> _Given data_:

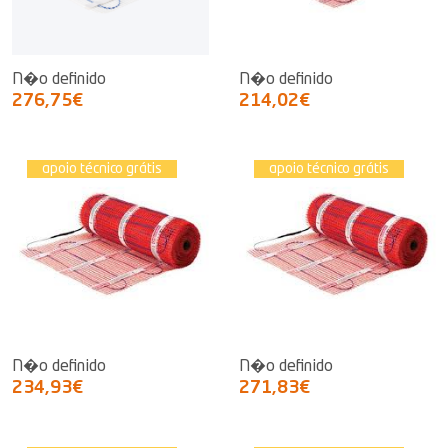
N�o definido
N�o definido
276,75€
214,02€
apoio técnico grátis
apoio técnico grátis
N�o definido
N�o definido
234,93€
271,83€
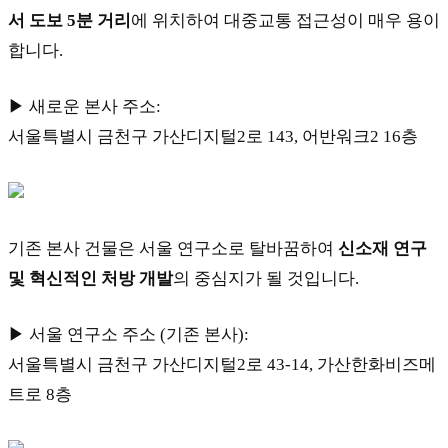
서 도보
5
분 거리
에 위치하여 대중교통 접근성이 매우 용이
합니다.
▶ 새로운 본사 주소:
서울특별시 금천구 가산디지털2로 143, 어반워크2 16층
기존 본사 건물은 서울 연구소로 탈바꿈하여
신소재 연구
및 혁신적인 처방 개발
의 중심지가 될 것입니다.
▶ 서울 연구소 주소 (기존 본사):
서울특별시 금천구 가산디지털2로 43-14, 가산한화비즈메
트로 8층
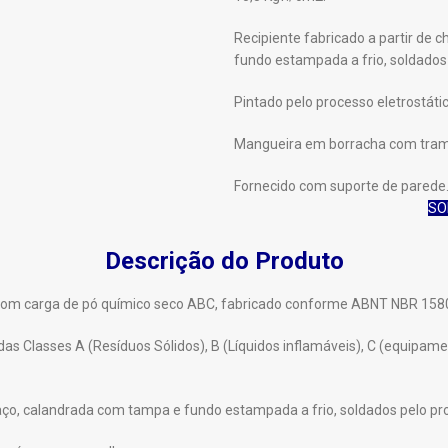
Recipiente fabricado a partir de
fundo estampada a frio, soldados
Pintado pelo processo eletrostáti
Mangueira em borracha com tram
Fornecido com suporte de parede
SO
Descrição do Produto
ta, com carga de pó químico seco ABC, fabricado conforme ABNT NBR 15
as Classes A (Resíduos Sólidos), B (Líquidos inflamáveis), C (equipame
 aço, calandrada com tampa e fundo estampada a frio, soldados pelo pr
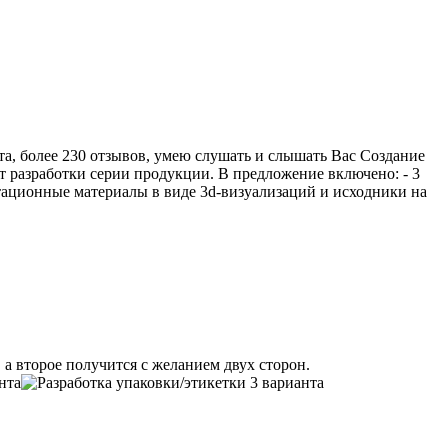
ыта, более 230 отзывов, умею слушать и слышать Вас Создание
т разработки серии продукции. В предложение включено: - 3
нтационные материалы в виде 3d-визуализаций и исходники на
а второе получится с желанием двух сторон.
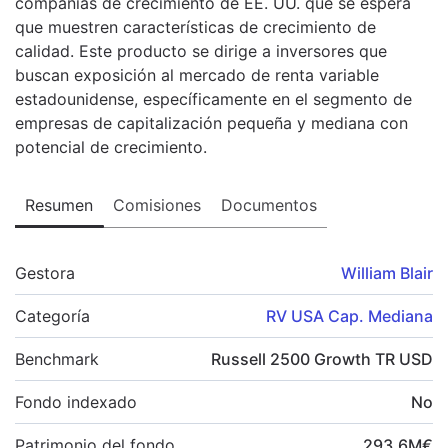
compañías de crecimiento de EE. UU. que se espera
que muestren características de crecimiento de
calidad. Este producto se dirige a inversores que
buscan exposición al mercado de renta variable
estadounidense, específicamente en el segmento de
empresas de capitalización pequeña y mediana con
potencial de crecimiento.
Resumen
Comisiones
Documentos
Gestora
William Blair
Categoría
RV USA Cap. Mediana
Benchmark
Russell 2500 Growth TR USD
Fondo indexado
No
Patrimonio del fondo
293,6
M
€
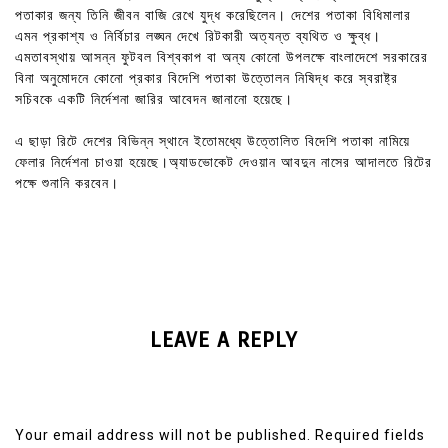
পতাকার জন্য তিনি জীবন বাজি রেখে যুদ্ধ করেছিলেন। দেশের পতাকা বিধিমালার
এমন প্রকাশ্য ও নির্বিচার লঙ্ঘন দেখে রিটকারী অত্যন্ত ব্যথিত ও ক্ষুব্ধ।
এমতাবস্থায় আসন্ন ফুটবল বিশ্বকাপ বা অন্য কোনো উপলক্ষে বাংলাদেশে সরকারের
বিনা অনুমোদনে কোনো প্রকার বিদেশি পতাকা উত্তোলন নিষিদ্ধ করে স্বরাষ্ট্র
সচিবকে একটি নির্দেশনা জারির আবেদন জানানো হয়েছে।
এ ছাড়া রিটে দেশের বিভিন্ন স্থানে ইতোমধ্যে উত্তোলিত বিদেশি পতাকা নামিয়ে
ফেলার নির্দেশনা চাওয়া হয়েছে।অ্যাডভোকেট দেওয়ান আবদুন নাসের আদালতে রিটের
পক্ষে শুনানি করবেন।
LEAVE A REPLY
Your email address will not be published.
Required fields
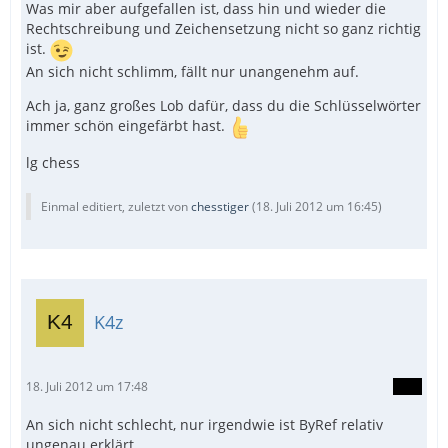
Was mir aber aufgefallen ist, dass hin und wieder die
Rechtschreibung und Zeichensetzung nicht so ganz richtig
ist.
An sich nicht schlimm, fällt nur unangenehm auf.
Ach ja, ganz großes Lob dafür, dass du die Schlüsselwörter
immer schön eingefärbt hast.
lg chess
Einmal editiert, zuletzt von
chesstiger
(
18. Juli 2012 um 16:45
)
K4z
18. Juli 2012 um 17:48
An sich nicht schlecht, nur irgendwie ist ByRef relativ
ungenau erklärt...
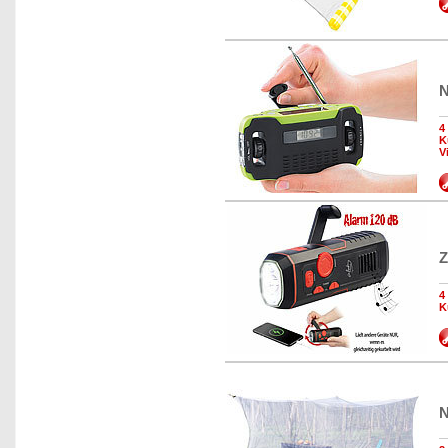
N
4
K
V
Z
4
K
N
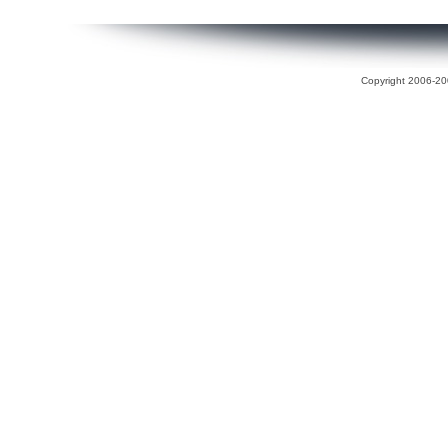
Copyright 2006-200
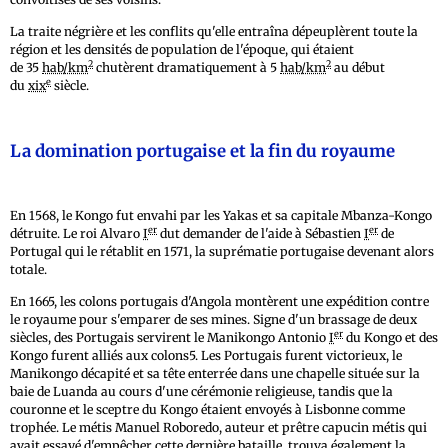
La traite négrière et les conflits qu'elle entraîna dépeuplèrent toute la
région et les densités de population de l'époque, qui étaient
2
2
de 35
hab/km
chutèrent dramatiquement à 5
hab/km
au début
e
du
xix
siècle.
La domination portugaise et la fin du royaume
En 1568, le Kongo fut envahi par les Yakas et sa capitale Mbanza-Kongo
er
er
détruite. Le roi Alvaro
I
dut demander de l'aide à Sébastien
I
de
Portugal qui le rétablit en 1571, la suprématie portugaise devenant alors
totale.
En 1665, les colons portugais d'Angola montèrent une expédition contre
le royaume pour s'emparer de ses mines. Signe d'un brassage de deux
er
siècles, des Portugais servirent le Manikongo Antonio
I
du Kongo et des
Kongo furent alliés aux colons5. Les Portugais furent victorieux, le
Manikongo décapité et sa tête enterrée dans une chapelle située sur la
baie de Luanda au cours d'une cérémonie religieuse, tandis que la
couronne et le sceptre du Kongo étaient envoyés à Lisbonne comme
trophée. Le métis Manuel Roboredo, auteur et prêtre capucin métis qui
avait essayé d'empêcher cette dernière bataille, trouva également la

> _How to complete this task_: Transcribe the listing exactly. Its images are to be omitted.

> _Response box_:
N�o definido
N�o definido
276,75€
214,02€
apoio técnico grátis
apoio técnico grátis
N�o definido
N�o definido
234,93€
271,83€
서 도보
5
분 거리
에 위치하여 대중교통 접근성이 매우 용이
합니다.
▶ 새로운 본사 주소:
서울특별시 금천구 가산디지털2로 143, 어반워크2 16층
기존 본사 건물은 서울 연구소로 탈바꿈하여
신소재 연구
및 혁신적인 처방 개발
의 중심지가 될 것입니다.
▶ 서울 연구소 주소 (기존 본사):
서울특별시 금천구 가산디지털2로 43-14, 가산한화비즈메
트로 8층
Recipiente fabricado a partir de
fundo estampada a frio, soldados
Pintado pelo processo eletrostáti
Mangueira em borracha com tram
Fornecido com suporte de parede
SO
Descrição do Produto
ta, com carga de pó químico seco ABC, fabricado conforme ABNT NBR 15
as Classes A (Resíduos Sólidos), B (Líquidos inflamáveis), C (equipame
 aço, calandrada com tampa e fundo estampada a frio, soldados pelo pr
ыта, более 230 отзывов, умею слушать и слышать Вас Создание
т разработки серии продукции. В предложение включено: - 3
нтационные материалы в виде 3d-визуализаций и исходники на
а второе получится с желанием двух сторон.
compañías de crecimiento de EE. UU. que se espera
que muestren características de crecimiento de
calidad. Este producto se dirige a inversores que
buscan exposición al mercado de renta variable
estadounidense, específicamente en el segmento de
empresas de capitalización pequeña y mediana con
potencial de crecimiento.
Resumen
Comisiones
Documentos
Gestora
William Blair
Categoría
RV USA Cap. Mediana
Benchmark
Russell 2500 Growth TR USD
Fondo indexado
No
Patrimonio del fondo
293,6
M
€
পতাকার জন্য তিনি জীবন বাজি রেখে যুদ্ধ করেছিলেন। দেশের পতাকা বিধিমালার
এমন প্রকাশ্য ও নির্বিচার লঙ্ঘন দেখে রিটকারী অত্যন্ত ব্যথিত ও ক্ষুব্ধ।
এমতাবস্থায় আসন্ন ফুটবল বিশ্বকাপ বা অন্য কোনো উপলক্ষে বাংলাদেশে সরকারের
বিনা অনুমোদনে কোনো প্রকার বিদেশি পতাকা উত্তোলন নিষিদ্ধ করে স্বরাষ্ট্র
সচিবকে একটি নির্দেশনা জারির আবেদন জানানো হয়েছে।
এ ছাড়া রিটে দেশের বিভিন্ন স্থানে ইতোমধ্যে উত্তোলিত বিদেশি পতাকা নামিয়ে
ফেলার নির্দেশনা চাওয়া হয়েছে।অ্যাডভোকেট দেওয়ান আবদুন নাসের আদালতে রিটের
পক্ষে শুনানি করবেন।
LEAVE A REPLY
Your email address will not be published.
Required fields
Was mir aber aufgefallen ist, dass hin und wieder die
Rechtschreibung und Zeichensetzung nicht so ganz richtig
ist.
An sich nicht schlimm, fällt nur unangenehm auf.
Ach ja, ganz großes Lob dafür, dass du die Schlüsselwörter
immer schön eingefärbt hast.
lg chess
Einmal editiert, zuletzt von
chesstiger
(
18. Juli 2012 um 16:45
)
K4z
18. Juli 2012 um 17:48
An sich nicht schlecht, nur irgendwie ist ByRef relativ
ungenau erklärt...
N
4
K
V
Z
4
K
N
Copyright 2006-200
La traite négrière et les conflits qu'elle entraîna dépeuplèrent toute la
région et les densités de population de l'époque, qui étaient
2
2
de 35
hab/km
chutèrent dramatiquement à 5
hab/km
au début
e
du
xix
siècle.
La domination portugaise et la fin du royaume
En 1568, le Kongo fut envahi par les Yakas et sa capitale Mbanza-Kongo
er
er
détruite. Le roi Alvaro
I
dut demander de l'aide à Sébastien
I
de
Portugal qui le rétablit en 1571, la suprématie portugaise devenant alors
totale.
En 1665, les colons portugais d'Angola montèrent une expédition contre
le royaume pour s'emparer de ses mines. Signe d'un brassage de deux
er
siècles, des Portugais servirent le Manikongo Antonio
I
du Kongo et des
Kongo furent alliés aux colons5. Les Portugais furent victorieux, le
Manikongo décapité et sa tête enterrée dans une chapelle située sur la
baie de Luanda au cours d'une cérémonie religieuse, tandis que la
couronne et le sceptre du Kongo étaient envoyés à Lisbonne comme
trophée. Le métis Manuel Roboredo, auteur et prêtre capucin métis qui
avait essayé d'empêcher cette dernière bataille, trouva également la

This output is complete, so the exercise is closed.